If the first victim of war is the truth, the Ukraine adventure
must surely stand as an exemplar of that pithy maxim. Suddenly, all the Covid
experts, the 5G conspiracists, the media and the general commentariat have
become authorities on warfare, espionage, logistics and the inner workings of
Vladimir Putin’s mind. I know we are hungry for information but are we so
desperate that we consume the packaging rather than the comestibles and can’t
discern the difference?
The last couple of years have really given me food for thought, especially about thought itself. Rather than the rich nourishment of haute cuisine I have learned that the teeming herds of data-grazing humans would rather ruminate on a constant diet of nutrient-free tabloid pap, highly processed and filled with fizzing sugars, than savour the more subtle, protein-rich steak which is expensive to buy and takes a little more effort to digest.
Enough of the lazy metaphor, let’s get down to business.
Within minutes of the Russian advance the usual suspects were trotting out
their pet theories about Brexit. So far I have seen articles and comments
linking Putin to the overthrow of the EU since the day he came into power. Apparently,
he ‘owns’ the Tory Party, pulls Tony Blair’s strings and was entirely
responsible for Nigel Farage’s spectacular feat of bringing about our departure
from that sclerotic Brussels cabal. Why, even the Prime Minister’s own name –
Boris – betrays a sinister, subliminal Russophilia.
Give people like Carole Cadwalladr the tiniest opportunity
and she can link everything back to Cambridge Analytica. Global warming, global
cooling, oligarchy, autocracy, the subversion of democracy... whatever the current consensus, for her it all connects. Gender
dysphoria, cancel culture, anything you like, there is nothing she can’t shoehorn
into the plot. Me, I can’t wait for the movie; a summer blockbuster of brave,
mild-mannered Clark Kents fighting globalist superpowers.

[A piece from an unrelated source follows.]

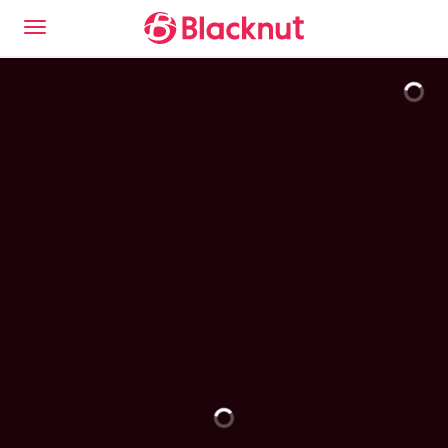
This is the Blacknut Cloud Gaming experience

But we’re not in a movie, we are in the mundane. For
every phenomenon that may have been deliberately constructed there are a
thousand far more ordinary happenstances. In the same way that planned
economies tend to fail, grand societal experiments are doomed to fall against
the combined might of everyday people making everyday decisions. Sure, you
bought the sugary cereal because your kids saw the commercial, but you wouldn’t
keep buying it if the kids didn’t like it.
The demand for prurience seems coded into the DNA of
humans. Don’t tell us the boring story of how we lurch indecisively from one
fad to another. Instead tell us how we were manipulated, against our will to
act against our own interests. Whenever I hear tales of great cunning, I try to
remember that humans are ultimately motivated by the primal urges which ensured
our species' survival: eat, fight, flight or fuck.
I have seen a couple of stage hypnotists. I’m not
convinced at all. In the more scrutinised world of clinical psychology, hypnosis is
recognised as a pretty much hit and miss affair and you can’t be hypnotised if
you don’t want to be. But in the heat of battle – and the world of information
is a constant battle for your attention – it is easy to get caught up in it all
and be seduced by shiny, contrived plots instead of the dull action and
reaction of boring reality.
I have no idea what is going on in Ukraine. I certainly have no idea what Putin is thinking and I’m not sure I even care about that detail. What exercises me far more is the sudden hike in energy prices, the plethora of competing theories on the way the world works, and the absence of any unifying thesis regarding how we get back on track, if indeed there is a track. You can bang on about the World Economic Forum and the New World Order all you like; all I see are the normal human tendencies to seek profit where one can, and to see collusion where there is really only chaos.